Abrió la ventana. Niños adormilados buscaban las esquinas a la espera del camión escolar. Sirvientas camino de la leche. Borrachos regresando. Obreros industriales iniciando el azaroso camino de hora y media hasta la cadena de montaje. Adolescentes absolutamente pirados de amor, convencidos de que esta vez tampoco los amarían. Escritores mal dormidos que salían a dar un paseo antes de acostarse a soñar con los ojos abiertos en la novela que no salía. Magos de circo ensayando mentalmente el acto maravilloso que les había quitado el sueño. Campesinos sin tierra que venían de lejos para odiar a los burócratas de la Reforma Agraria mientras hacían cola. Suicidas arrepentidos. Madres embarazadas y madrugadoras, profesores que sacaban del sombrero geniales ecuaciones de álgebra; vendedores de seguros en los que no creían, conductores milagrosos del metro, físicos que no podrían ser como Leonardo da Vinci, periodistas en retorno, vendedores de lotería que nunca tocaría, locutores de estaciones de FM camino a la chamba, que sabían que otra vez leerían noticias falsas y que soñaban con colar un día de éstos la información que les era negada, ancianos orgullosos que ya no sabían dormir, enfermeras del alma, perros callejeros, poetas inéditos, directores de cine en lista negra, burócratas democráticos al borde del despido, bateristas de rock compulsivos lectores de Althuser; adolescentes que ondeaban retadoras a las seis de la mañana, su recién peinada trenza y que no podían dejar de creerse propietarias de una ciudad que las adoraba; albañiles cardenistas celosos conservadores del oficio de poner el ladrillo en vertical y sin plomada.
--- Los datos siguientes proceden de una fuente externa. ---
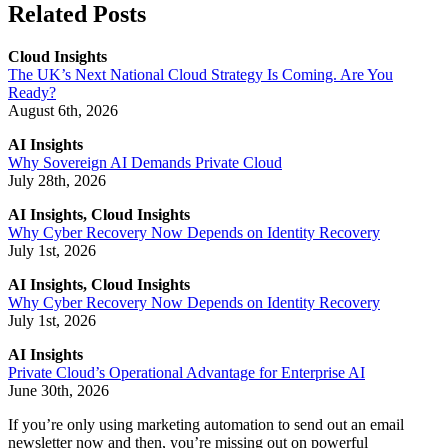
Related Posts
Cloud Insights
The UK’s Next National Cloud Strategy Is Coming. Are You
Ready?
August 6th, 2026
AI Insights
Why Sovereign AI Demands Private Cloud
July 28th, 2026
AI Insights, Cloud Insights
Why Cyber Recovery Now Depends on Identity Recovery
July 1st, 2026
AI Insights, Cloud Insights
Why Cyber Recovery Now Depends on Identity Recovery
July 1st, 2026
AI Insights
Private Cloud’s Operational Advantage for Enterprise AI
June 30th, 2026
If you’re only using marketing automation to send out an email
newsletter now and then, you’re missing out on powerful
Todos los fabricantes de metrópolis diferentes, de futuros aparentemente imposibles, camino a las rutinas que disimulaban que ellos serían los que un día harían que la ciudad se abriera como flor y fuera otra.
Salió del baño, tomó el refresco entre las manos y entró al cuarto dispuesto a prepararse una maleta. Se iría a la casa de la muchacha de la cola de caballo por unos meses. Por lo menos para despistar a los mariachis. Sería tan idiota como casarse con ella, tan absurdo como ser detective mexicano, tan fuerte como el miedo. ¿Y si dejaba todo? Con la artillería y los dos tomos de Los miserables de Víctor Hugo, sería más que suficiente. Eso y los patos… Caminó de nuevo a la ventana atraído por la luz. Comenzaba a llover. ¿Por qué en la ciudad de México nunca había arcoiris? Le gustaba la lluvia peleando con la luz. Encendió un cigarrillo.
Héctor Belascoarán Shayne se encontraba de regreso. Entre otras cosas, a la misma ciudad de antes. Una ciudad igual y diferente a la de siempre.